На требование выдать перебежчика «с головой» последовал отказ. И эта позиция удельного князя зиждилась на правовой основе. В «докончанье» — договоре между Борисом Волоцким и Иваном III, заключенном в 1473 году, стороны условились, что «бояром… промеж нас волным воля», за одним исключением — «не принимать князей служебных с вотчинами». Но Иван Лыко под это исключение не попадал. Борис Васильевич резонно отвечал на притязания старшего брата: «Кому да него дело, ино на него суд да исправа».
На том великий князь не успокоился. В октябре 1479 года в Новгород, где тогда находился Иван III, пришло сообщение, что беглый князь пребывает в своем селе близ Боровска. Государь приказал своему тамошнему наместнику Василию Федоровичу Образцу схватить Ивана Лыко, что и было сделано. Князя в оковах привезли в Москву. В ответ Борис Волоцкий и Андрей Углицкий отступили от великого князя и, «пометавши городы свои», двинулись к литовскому рубежу. Узнав о мятеже, Иван III спешно вернулся в столицу.

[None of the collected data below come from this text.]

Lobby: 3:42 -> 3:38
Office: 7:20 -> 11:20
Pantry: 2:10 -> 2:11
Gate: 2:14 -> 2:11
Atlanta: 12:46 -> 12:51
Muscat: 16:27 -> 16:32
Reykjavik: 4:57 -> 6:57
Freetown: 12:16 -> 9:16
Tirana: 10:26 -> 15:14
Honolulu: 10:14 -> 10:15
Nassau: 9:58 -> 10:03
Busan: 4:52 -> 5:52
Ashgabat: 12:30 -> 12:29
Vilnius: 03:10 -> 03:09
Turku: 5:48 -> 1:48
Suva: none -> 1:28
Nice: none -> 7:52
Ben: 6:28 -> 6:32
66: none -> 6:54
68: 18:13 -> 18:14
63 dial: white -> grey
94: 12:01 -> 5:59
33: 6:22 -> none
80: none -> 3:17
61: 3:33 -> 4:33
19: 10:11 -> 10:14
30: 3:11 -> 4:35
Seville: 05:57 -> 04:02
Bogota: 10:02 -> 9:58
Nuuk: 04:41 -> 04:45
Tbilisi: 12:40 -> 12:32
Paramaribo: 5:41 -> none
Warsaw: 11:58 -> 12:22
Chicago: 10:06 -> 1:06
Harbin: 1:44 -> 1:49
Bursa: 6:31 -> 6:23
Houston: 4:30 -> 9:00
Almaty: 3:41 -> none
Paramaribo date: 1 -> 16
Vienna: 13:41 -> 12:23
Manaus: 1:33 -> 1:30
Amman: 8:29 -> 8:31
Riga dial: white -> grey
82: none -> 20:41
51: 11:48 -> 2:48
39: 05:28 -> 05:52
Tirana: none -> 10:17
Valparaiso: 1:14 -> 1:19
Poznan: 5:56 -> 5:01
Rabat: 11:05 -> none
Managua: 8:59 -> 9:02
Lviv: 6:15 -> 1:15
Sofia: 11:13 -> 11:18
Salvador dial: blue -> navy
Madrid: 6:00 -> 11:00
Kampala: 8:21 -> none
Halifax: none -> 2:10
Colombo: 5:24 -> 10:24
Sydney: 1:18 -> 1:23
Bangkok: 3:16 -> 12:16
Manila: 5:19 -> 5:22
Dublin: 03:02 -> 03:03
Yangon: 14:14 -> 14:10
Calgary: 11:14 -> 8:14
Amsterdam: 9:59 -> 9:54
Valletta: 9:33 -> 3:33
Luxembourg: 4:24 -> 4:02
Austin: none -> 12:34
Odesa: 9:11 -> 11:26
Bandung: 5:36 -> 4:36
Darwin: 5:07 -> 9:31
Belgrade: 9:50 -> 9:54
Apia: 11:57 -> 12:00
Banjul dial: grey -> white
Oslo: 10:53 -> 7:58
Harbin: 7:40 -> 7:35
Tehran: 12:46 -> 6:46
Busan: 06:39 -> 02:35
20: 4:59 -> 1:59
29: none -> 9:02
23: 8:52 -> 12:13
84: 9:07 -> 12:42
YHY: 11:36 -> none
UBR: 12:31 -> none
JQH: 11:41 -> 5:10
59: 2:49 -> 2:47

Была ли агрессивная реакция Ивана III на переход своего бывшего наместника на службу брату Борису продиктована боязнью опасного прецедента и желанием преподать наглядный урок потенциальным перебежчикам? Не думал ли великий князь противоправными действиями спровоцировать и без того обиженных на него братьев на неподготовленное, не поддержанное Литвой и Ордой выступление? В этом случае это был бы рискованный шаг, но и риск — оправданным.
Осенью 1479-го Иван III наверняка знал и о сношениях между Казимиром и Ахматом, и об их планах совместного удара по Руси, и о том, что союзники рассчитывают на недовольство удельных князей, или даже находятся в прямом с ними сговоре. А тут еще, по утверждению В. Н. Татищева, к великому князю поступили известия о том, что новгородцы, «забывше свое крестное целование, мнози начата тайне колебатися, и королем ляцким и князем литовским съсылатися, зовуще его с воинствы в землю новгородскую, и король обещал итти к Новугороду, a к хану Большой орды посла звати на великаго князя, и к папе посла просить денег на подмогу». Над Русским государством нависла страшная угроза — оказаться в кольце врагов, действующих совместно с внутренней оппозицией.
Столь же драматическая для Москвы ситуация сложилась почти за сто лет до описываемых событий в 1375 году, когда ярлык на великое княжение получил Михаил Тверской и перед Москвой замаячила мрачная перспектива союза Литвы, Твери и Орды. Тогда Дмитрий Донской отреагировал не мешкая: выступив против Твери и осадив город, вынудил Михаила отказаться от ярлыка.
Схожим образом решил действовать и Иван III: не дожидаясь соединения неприятельских сил, ударить по самому слабому звену. Его появление в Новгороде было обставлено как самая настоящая спецоперация. Стремясь соблюсти неожиданность, великий князь, выехавший из Москвы 29 октября, взял с собою только 1000 человек, известив новгородцев, что «идет на немцы». Для сохранения тайны от Торжка и Бежецкого Верха были поставлены заставы, «да не уводят о многом воинстве». В день въезда в Новгород Иван III велел схватить по заранее составленному списку 50 «пущих крамольников».
В городе на Волхове великий князь пробыл четыре месяца, и все это время шло следствие. Результаты розыска, по-видимому, обнаружили, что размер подготовлявшегося заговора значительно превосходил первоначальные о нем сведения. Более 100 человек «больших крамольников» было казнено. Под пыткой арестованные выдали архиепископа Феофила, который был с ними «заедин». Феофан был арестован 19 января и спустя несколько дней отправлен в Москву.
В условиях, сложившихся к ноябрю — декабрю 1479 года, когда великий князь принимал решение об аресте Ивана Лыка, у него был резон спровоцировать братьев на выступление: новгородских заговорщиков он вывел из игры, Орда и Литва не начали бы войну раньше мая следующего года. Риск, повторимся, был велик, но если бы мятеж удельных князей разразился во время нашествия Ахмата летом — осенью следующего года, подобное развитие событий грозило куда более серьезными последствиями для будущего Руси. Кстати, невольный виновник этой смуты князь Иван Оболенский Лыко впоследствии бодро служил великому князю, словно ничего особенного не произошло.